Frédéric Vitoux situe son premier souvenir à l’âge de trois ans, lors d’un trajet vers la prison de Clairvaux pour y voir son père incarcéré comme collabo, après la Libération, à cause d’articles compromettants dans « Le Petit Parisien. ».

Il s’égare en détails dans les trajets en train ou en 2CV pour aller en famille de Paris à Sainte-Maxime

Sans doute, aime-t-il insister, ressasser. Ainsi la fameuse miette de pain dont Vittorio Gassman parle dans un livre autobiographique : une miette restée sur les lèvres de la femme aimée lors d’un petit-déjeuner ensemble. Cette miette qui avait semblé à l’acteur le comble du prosaïsme au point d’éloigner sa belle à tout jamais.

Certains souvenirs très anecdotiques sont étirés pour le plaisir de Vitoux lui-même. Comme les pommes mousseline ou la jungle des Philippines, mais ils ont sens pour lui, pour cet amour des mots qu’il revendique. Il s’égare en d’infinies digressions et en souvenirs personnels qu’il semble s’attacher à raconter. Un souvenir en entraîne un autre, une personne en entraîne aussi une autre, et tout se déroule comme une bobine mémorielle qui tirerait des fils en désordre passant de Céline (auteur favori) à son opération des amygdales et végétations pour enchaîner sur un voyage en Irlande sur les traces de Joyce, ou bien sa peur pathologique du retard ou encore sa nostalgie permanente. Par-ci par-là, Vitoux donne quelques coups de griffes aux intellectuels qui s’intéressent à la psychanalyse et au structuralisme, et, au passage, il nie l’inconscient.

Il a une très agréable plume, pour raconter toutes sortes d’anecdotes

Tous les livres qu’il a écrits sont basés sur des événements vécus qu’il transforme en romans. Mais cette fois il reste collé à la réalité de sa mémoire plus ou moins fidèle. Chacun ne triche-t-il pas malgré lui avec la réalité passée que le temps autorise à transformer ?

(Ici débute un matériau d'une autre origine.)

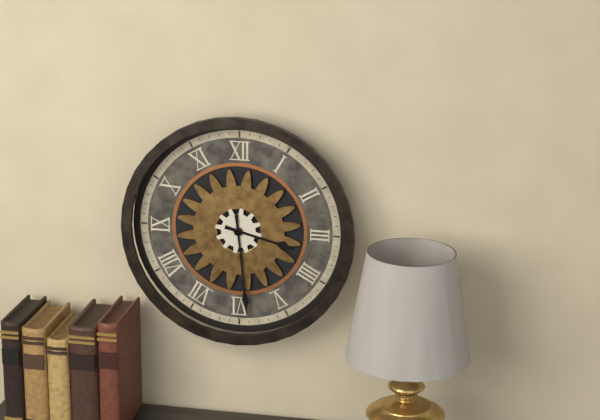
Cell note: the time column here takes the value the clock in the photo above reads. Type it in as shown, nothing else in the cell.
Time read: 3:29
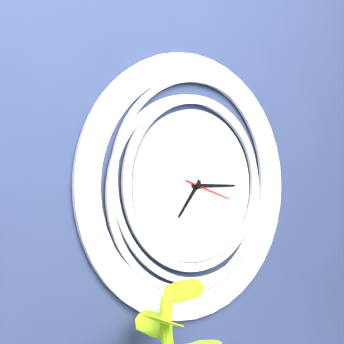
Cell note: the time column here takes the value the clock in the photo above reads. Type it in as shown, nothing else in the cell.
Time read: 7:15
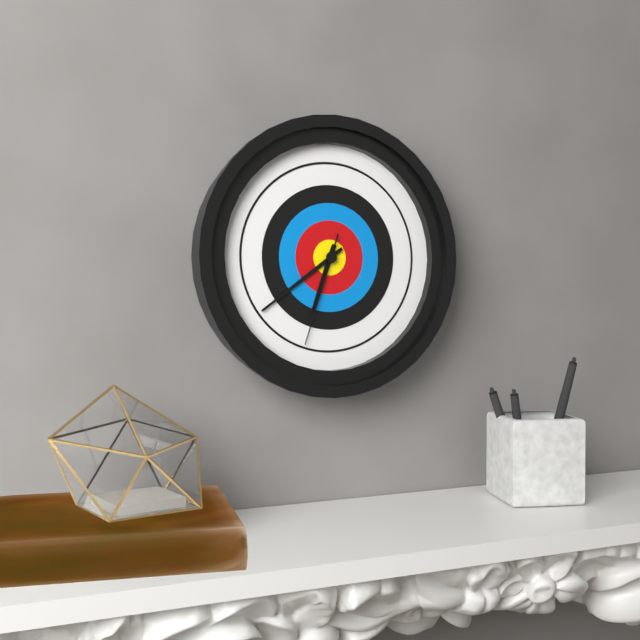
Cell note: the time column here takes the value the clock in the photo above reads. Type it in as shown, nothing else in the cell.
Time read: 6:39:33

Dès son enfance, l’importance accordée au cinéma et celle, toute particulière, pour certains films. L’impression d’autonomie, de grandir, quand il achète le premier livre de son choix. Sa sédentarité ou fidélité à des lieux : il vit dans l’appartement parisien de l’Ile Saint-Louis où son père est né (son grand père était médecin accoucheur) et il dort dans le lit même où sa mère est morte. D’une personne, on saute à une autre qui en tire une autre et s’ensuit une farandole sans fin. Il y a toujours une nouvelle apparition ou réapparition d’une personne rencontrée quelques pages auparavant.

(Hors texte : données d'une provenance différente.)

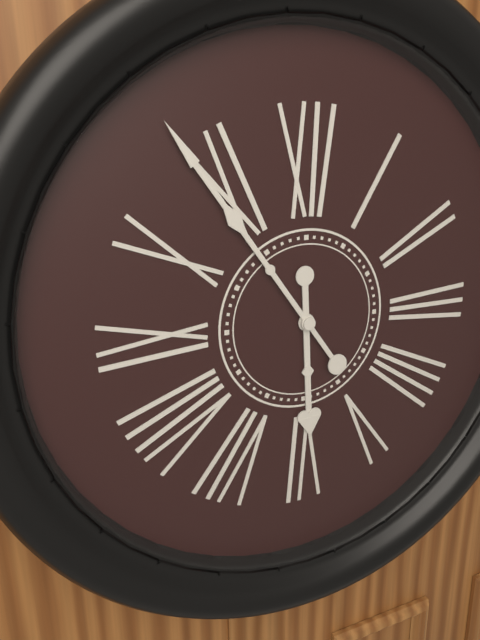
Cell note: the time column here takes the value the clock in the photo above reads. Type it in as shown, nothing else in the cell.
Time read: 5:54
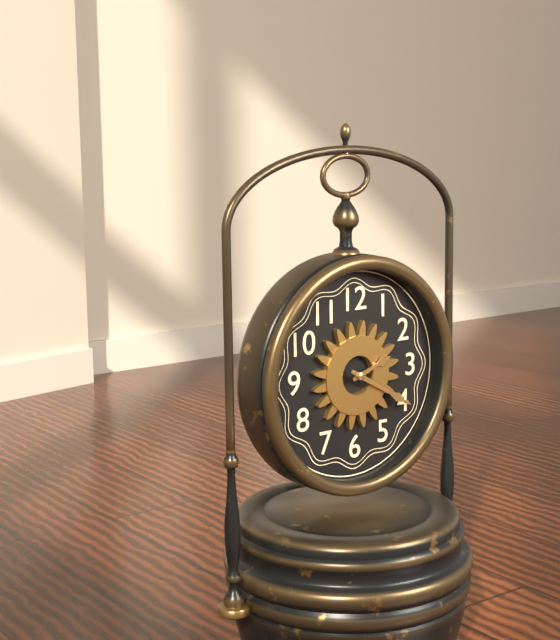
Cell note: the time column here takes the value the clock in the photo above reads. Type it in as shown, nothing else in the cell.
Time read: 2:20
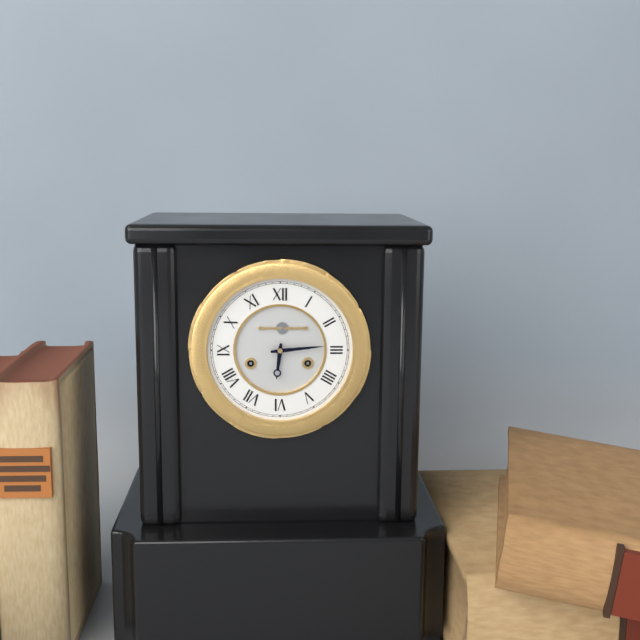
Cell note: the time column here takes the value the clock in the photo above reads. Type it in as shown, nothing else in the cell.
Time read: 6:14
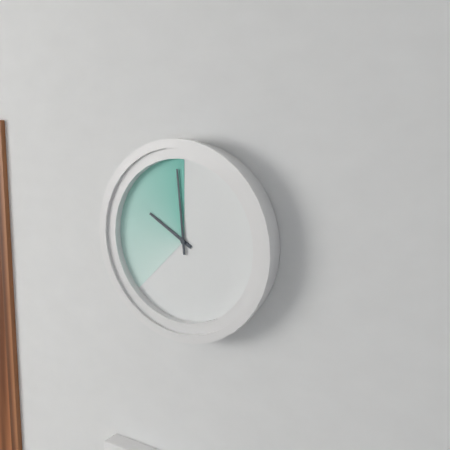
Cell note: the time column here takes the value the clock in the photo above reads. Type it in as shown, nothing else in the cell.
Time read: 9:59
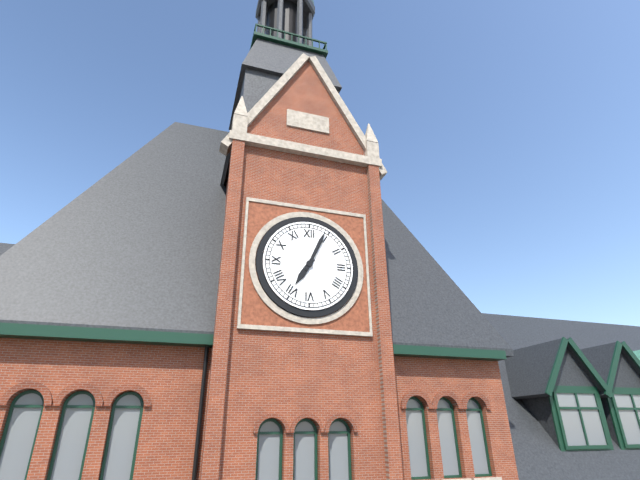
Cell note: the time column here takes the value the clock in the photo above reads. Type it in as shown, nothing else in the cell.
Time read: 7:04
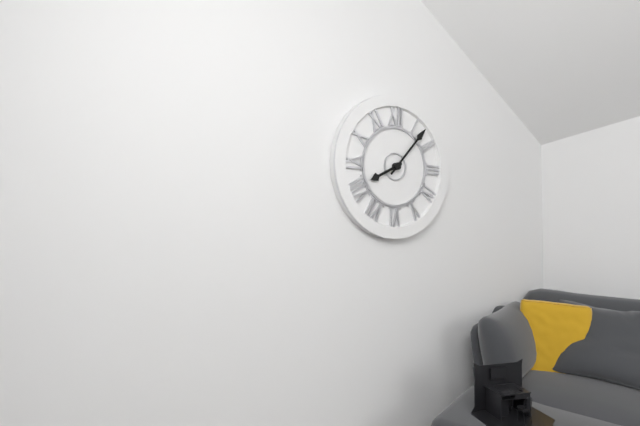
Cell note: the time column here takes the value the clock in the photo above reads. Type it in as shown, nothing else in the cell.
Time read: 8:07
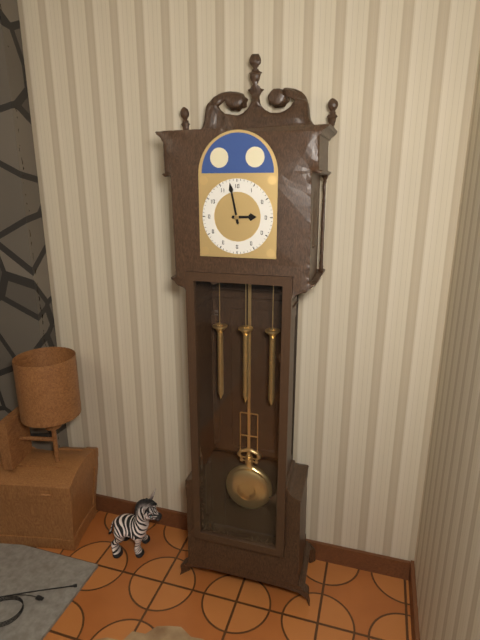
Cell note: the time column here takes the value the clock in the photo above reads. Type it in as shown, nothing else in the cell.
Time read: 2:58
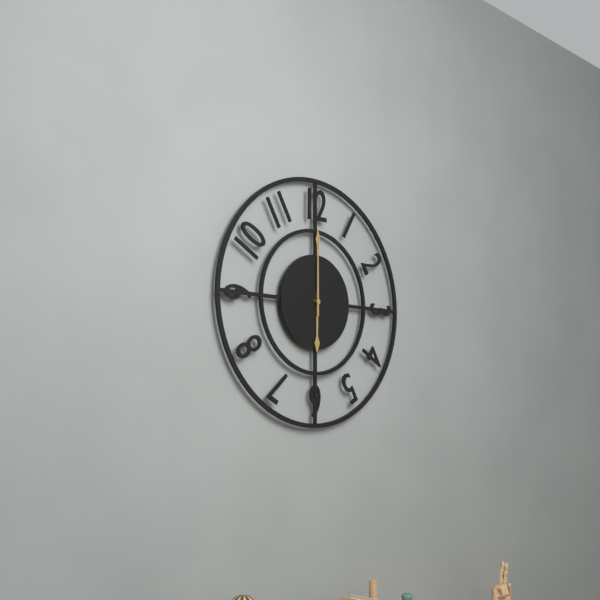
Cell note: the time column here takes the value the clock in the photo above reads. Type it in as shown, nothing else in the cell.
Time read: 6:00
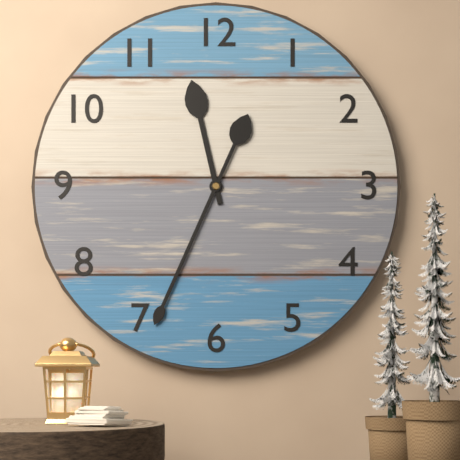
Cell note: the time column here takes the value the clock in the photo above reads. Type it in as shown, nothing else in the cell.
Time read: 11:34
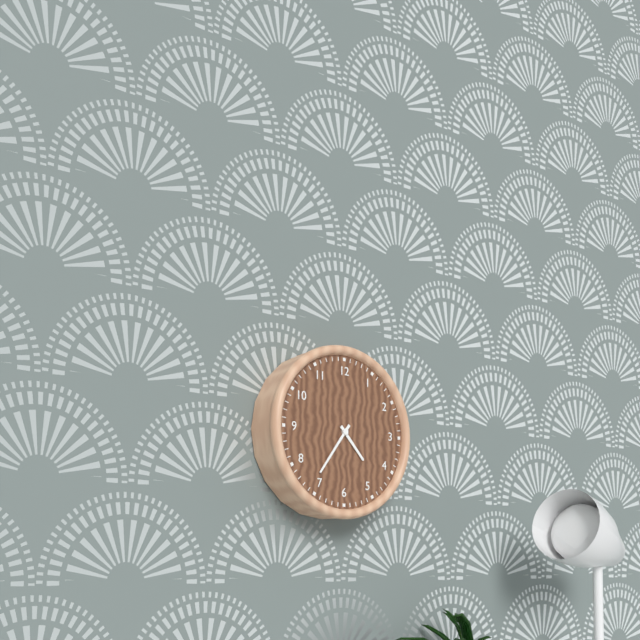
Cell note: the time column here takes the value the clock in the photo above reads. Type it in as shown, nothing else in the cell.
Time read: 4:36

Dans le dernier chapitre, Vitoux motive cette remontée de souvenirs en parlant de son père qui avait eu des velléités de devenir écrivain, mais ne s’impliquait pas dans ses écrits en restant extérieur. Aussi lui-même Frédéric Vitoux raconte toujours, dans ses livres, des histoires liées à sa vie personnelle, pour acquérir la notoriété avec des récits vagabonds et savamment ébouriffés ou une auto-fiction non conventionnelle.

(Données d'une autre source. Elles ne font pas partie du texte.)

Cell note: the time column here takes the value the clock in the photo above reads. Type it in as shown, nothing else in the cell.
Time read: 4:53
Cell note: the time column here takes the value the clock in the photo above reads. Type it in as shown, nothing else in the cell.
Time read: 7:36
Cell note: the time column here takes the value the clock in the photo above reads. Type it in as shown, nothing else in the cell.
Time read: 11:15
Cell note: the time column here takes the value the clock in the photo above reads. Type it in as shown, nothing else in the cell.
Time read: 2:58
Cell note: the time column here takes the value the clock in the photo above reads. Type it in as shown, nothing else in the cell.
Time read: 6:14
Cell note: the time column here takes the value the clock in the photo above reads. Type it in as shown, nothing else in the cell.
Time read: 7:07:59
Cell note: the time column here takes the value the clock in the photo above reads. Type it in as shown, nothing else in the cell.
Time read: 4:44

Complexé par les moyens limités de ses parents, il revient toujours au privilège de l’argent, de la domination des « nantis », leur arrogance naturelle qui exerce sur lui une certaine fascination. Le titre insolite du livre vient d’une phrase que dit Ginger Rogers dans « La fille de la 5ème Avenue  »(1939 – Gregory La Cava), phrase qui a justement frappé Frédéric Vitoux : « Peut-être que les gens riches sont justes des pauvres... avec de l’argent ». N’y a-t-il pas un peu d’amertume dans cette phrase ? En tout cas, Vitoux lui donne raison avec bon sens et sans ressentiment. Car, au bout du compte, dans cet exercice d’ego- histoire, il ne semble pas être mécontent de sa vie.

Caroline Boudet-Lefort

En octobre, le Prix littéraire2020 Jacques Audiberti a été attribué à Frédéric Vitoux, pour l’ensemble de son oeuvre en résonance avec celle du grand auteur antibois. Son denier ouvrage « Longtemps, j’ai donné raison à Ginger Rogers », est paru cette année.

A ce Prix, s’est ajouté, pour la premier fois, le Prix Jeune Audiberti, réservé aux moins de 26 ans, pour un texte bref, original et inédit sur le thème : « Ecrivez musclé, écrivez avec vos poings !  » comme le conseillait autrefois Jacques Audiberti au jeune chanteur Claude Nougaro. Ce Prix a été décerné à Théo Griffiths, 24 ans, pour un poème entre prose et vers, sur la sensation d’une personne dans une ville du Sud de la France, Uzès, où vit le jeune auteur.